» **EXERCISES**:
**1.** In the RCU patch review below, why does the reviewer say the code actually disables OOM?
**2.** Pick up the RCU patch review below right after its final line of code, and carry it on from there.

If you consider the above code has free some memory,
you should use *(unsigned long *)nfreed = +1.
                                          ^^

And your code disable OOM actually, because it transfer *nfreed to NON-ZERO
unconditionally.

I did not review the patch nor the whole series carefully.

And if it is possible, could you share the code with rcu_barrier()?

Thanks,
Lai

> +	return NOTIFY_OK;
> +}
> +
> +static struct notifier_block rcu_oom_nb = {
> +	.notifier_call = rcu_oom_notify
> +};
> +
> +static int __init rcu_register_oom_notifier(void)

» **PROVIDED INFORMATION**:
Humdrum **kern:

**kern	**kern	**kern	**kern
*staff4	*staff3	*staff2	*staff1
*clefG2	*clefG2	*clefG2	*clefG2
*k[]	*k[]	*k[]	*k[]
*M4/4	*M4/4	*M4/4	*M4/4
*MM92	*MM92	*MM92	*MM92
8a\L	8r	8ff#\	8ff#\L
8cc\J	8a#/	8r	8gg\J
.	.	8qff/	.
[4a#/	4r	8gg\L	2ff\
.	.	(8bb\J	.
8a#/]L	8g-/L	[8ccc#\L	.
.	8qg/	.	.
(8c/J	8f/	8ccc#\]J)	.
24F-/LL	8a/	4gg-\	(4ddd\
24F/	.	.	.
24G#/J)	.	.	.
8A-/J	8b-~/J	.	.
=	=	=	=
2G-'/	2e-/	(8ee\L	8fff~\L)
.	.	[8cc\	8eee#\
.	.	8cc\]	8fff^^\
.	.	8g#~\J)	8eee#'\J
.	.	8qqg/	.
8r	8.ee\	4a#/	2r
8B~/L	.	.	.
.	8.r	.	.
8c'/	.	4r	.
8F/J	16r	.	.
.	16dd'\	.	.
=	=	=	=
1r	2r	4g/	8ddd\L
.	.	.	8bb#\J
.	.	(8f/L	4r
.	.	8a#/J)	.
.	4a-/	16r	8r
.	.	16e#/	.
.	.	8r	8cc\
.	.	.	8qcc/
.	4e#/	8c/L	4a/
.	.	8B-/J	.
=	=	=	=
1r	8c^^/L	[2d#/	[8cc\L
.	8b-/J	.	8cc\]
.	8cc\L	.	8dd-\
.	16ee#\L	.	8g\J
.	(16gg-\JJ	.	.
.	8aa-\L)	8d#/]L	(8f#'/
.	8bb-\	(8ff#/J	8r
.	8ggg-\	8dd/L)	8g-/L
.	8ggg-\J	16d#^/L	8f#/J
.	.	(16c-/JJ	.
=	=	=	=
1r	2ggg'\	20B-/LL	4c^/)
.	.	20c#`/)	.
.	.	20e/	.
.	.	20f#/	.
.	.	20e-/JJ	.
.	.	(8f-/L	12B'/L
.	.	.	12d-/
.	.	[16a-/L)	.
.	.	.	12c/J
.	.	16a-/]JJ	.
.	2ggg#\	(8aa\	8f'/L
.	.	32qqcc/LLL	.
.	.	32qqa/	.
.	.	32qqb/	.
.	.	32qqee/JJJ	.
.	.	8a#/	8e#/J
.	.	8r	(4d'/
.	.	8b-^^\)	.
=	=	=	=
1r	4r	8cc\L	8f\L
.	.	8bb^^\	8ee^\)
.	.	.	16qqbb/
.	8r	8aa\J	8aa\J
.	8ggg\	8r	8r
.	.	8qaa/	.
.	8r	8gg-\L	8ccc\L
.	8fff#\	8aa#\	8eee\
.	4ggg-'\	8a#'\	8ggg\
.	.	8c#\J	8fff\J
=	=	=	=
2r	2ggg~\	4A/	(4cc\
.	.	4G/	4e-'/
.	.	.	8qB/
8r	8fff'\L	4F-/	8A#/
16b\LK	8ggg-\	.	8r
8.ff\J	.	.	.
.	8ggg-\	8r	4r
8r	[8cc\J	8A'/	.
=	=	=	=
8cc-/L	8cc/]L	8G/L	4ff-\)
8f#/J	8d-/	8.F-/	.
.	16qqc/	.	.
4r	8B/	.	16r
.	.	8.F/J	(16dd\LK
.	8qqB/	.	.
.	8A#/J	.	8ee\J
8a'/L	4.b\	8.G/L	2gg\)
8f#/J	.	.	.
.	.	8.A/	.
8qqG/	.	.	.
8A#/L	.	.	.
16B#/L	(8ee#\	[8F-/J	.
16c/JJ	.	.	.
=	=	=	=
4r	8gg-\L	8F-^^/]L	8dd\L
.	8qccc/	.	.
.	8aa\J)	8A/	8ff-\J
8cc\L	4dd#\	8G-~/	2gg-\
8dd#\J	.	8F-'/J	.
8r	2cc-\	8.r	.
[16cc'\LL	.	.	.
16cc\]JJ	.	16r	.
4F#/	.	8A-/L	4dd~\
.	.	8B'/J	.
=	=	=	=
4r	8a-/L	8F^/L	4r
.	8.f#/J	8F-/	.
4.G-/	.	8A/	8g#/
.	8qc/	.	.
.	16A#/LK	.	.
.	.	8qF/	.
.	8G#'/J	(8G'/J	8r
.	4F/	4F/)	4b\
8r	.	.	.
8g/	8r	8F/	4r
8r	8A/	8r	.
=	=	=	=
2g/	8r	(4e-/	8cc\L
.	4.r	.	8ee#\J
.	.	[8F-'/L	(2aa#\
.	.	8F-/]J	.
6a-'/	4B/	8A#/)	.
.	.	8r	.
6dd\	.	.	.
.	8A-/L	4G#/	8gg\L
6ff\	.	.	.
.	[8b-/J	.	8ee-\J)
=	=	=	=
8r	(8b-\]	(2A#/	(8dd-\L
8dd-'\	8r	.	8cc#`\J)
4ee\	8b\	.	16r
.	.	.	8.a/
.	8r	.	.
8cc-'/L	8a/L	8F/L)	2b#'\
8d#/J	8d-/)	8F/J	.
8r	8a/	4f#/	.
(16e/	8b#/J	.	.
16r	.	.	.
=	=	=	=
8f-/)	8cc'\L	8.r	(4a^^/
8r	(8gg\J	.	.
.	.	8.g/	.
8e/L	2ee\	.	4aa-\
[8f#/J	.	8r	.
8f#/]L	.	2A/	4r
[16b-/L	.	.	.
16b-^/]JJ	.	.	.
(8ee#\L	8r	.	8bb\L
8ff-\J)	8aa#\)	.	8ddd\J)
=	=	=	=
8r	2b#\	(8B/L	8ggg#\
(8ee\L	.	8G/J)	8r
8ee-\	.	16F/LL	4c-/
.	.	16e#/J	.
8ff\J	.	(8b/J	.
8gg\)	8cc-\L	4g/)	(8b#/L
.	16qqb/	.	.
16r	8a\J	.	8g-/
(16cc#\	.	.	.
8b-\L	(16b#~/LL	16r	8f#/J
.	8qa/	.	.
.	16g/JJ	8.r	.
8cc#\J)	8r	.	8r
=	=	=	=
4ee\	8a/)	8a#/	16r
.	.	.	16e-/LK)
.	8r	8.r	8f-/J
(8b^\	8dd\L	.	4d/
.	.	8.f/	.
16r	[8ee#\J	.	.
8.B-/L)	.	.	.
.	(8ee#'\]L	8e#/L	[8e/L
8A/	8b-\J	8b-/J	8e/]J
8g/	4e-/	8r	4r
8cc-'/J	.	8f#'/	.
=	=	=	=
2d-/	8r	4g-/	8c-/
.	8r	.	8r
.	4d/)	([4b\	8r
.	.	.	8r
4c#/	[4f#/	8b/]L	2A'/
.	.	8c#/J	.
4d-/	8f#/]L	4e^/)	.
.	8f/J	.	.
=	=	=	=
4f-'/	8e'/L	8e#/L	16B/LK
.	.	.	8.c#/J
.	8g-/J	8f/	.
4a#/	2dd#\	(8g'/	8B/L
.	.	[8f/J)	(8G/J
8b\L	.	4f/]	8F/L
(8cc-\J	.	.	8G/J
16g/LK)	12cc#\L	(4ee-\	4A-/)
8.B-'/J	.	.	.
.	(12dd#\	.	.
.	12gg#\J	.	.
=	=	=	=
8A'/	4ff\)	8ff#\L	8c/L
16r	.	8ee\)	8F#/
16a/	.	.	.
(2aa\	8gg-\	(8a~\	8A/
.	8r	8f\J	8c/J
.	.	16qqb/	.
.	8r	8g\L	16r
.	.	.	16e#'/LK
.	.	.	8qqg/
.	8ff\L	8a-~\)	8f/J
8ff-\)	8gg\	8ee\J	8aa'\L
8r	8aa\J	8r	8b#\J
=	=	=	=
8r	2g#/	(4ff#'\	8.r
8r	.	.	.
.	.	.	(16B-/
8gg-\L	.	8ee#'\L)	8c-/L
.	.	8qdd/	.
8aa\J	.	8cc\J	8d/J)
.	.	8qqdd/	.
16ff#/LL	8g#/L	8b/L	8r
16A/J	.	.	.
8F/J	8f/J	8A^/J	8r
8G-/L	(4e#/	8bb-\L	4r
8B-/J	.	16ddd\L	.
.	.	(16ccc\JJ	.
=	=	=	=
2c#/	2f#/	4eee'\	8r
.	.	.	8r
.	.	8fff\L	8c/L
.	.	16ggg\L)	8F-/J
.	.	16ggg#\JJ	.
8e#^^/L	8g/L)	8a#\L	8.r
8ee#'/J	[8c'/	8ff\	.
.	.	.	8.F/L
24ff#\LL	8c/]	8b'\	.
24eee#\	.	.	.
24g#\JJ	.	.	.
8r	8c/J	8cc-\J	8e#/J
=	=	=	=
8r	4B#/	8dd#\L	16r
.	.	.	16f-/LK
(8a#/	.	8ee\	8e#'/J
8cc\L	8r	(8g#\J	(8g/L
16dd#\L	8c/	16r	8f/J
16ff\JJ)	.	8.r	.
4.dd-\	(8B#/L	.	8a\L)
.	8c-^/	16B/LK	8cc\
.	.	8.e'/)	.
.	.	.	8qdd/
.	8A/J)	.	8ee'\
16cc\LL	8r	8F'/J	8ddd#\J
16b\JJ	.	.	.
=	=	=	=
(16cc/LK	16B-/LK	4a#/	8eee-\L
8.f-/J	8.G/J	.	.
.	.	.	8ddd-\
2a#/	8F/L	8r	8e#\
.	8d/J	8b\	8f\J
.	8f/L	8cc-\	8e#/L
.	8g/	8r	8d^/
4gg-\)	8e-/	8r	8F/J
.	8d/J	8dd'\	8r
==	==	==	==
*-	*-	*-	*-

» **ANSWERS IN ORDER**:
**1.** Because it sets *nfreed to a non-zero value unconditionally.

**2.**
> +{
> +	register_oom_notifier(&rcu_oom_nb);
> +	return 0;
> +}
> +early_initcall(rcu_register_oom_notifier);
> +
>  #endif /* #else #if !defined(CONFIG_RCU_FAST_NO_HZ) */
>  
>  #ifdef CONFIG_RCU_CPU_STALL_INFO
Paul E. McKenney Sept. 5, 2012, 5:45 p.m. | #3
On Mon, Sep 03, 2012 at 05:08:24PM +0800, Lai Jiangshan wrote:
> On 08/31/2012 02:18 AM, Paul E. McKenney wrote:
> > From: "Paul E. McKenney" <paul.mckenney@linaro.org>
> > 
> > In kernels built with CONFIG_RCU_FAST_NO_HZ=y, CPUs can accumulate a
> > large number of lazy callbacks, which as the name implies will be slow
> > to be invoked.  This can be a problem on small-memory systems, where the
> > default 6-second sleep for CPUs having only lazy RCU callbacks could well
> > be fatal.  This commit therefore installs an OOM hander that ensures that
> > every CPU with non-lazy callbacks has at least one non-lazy callback,
> > in turn ensuring timely advancement for these callbacks.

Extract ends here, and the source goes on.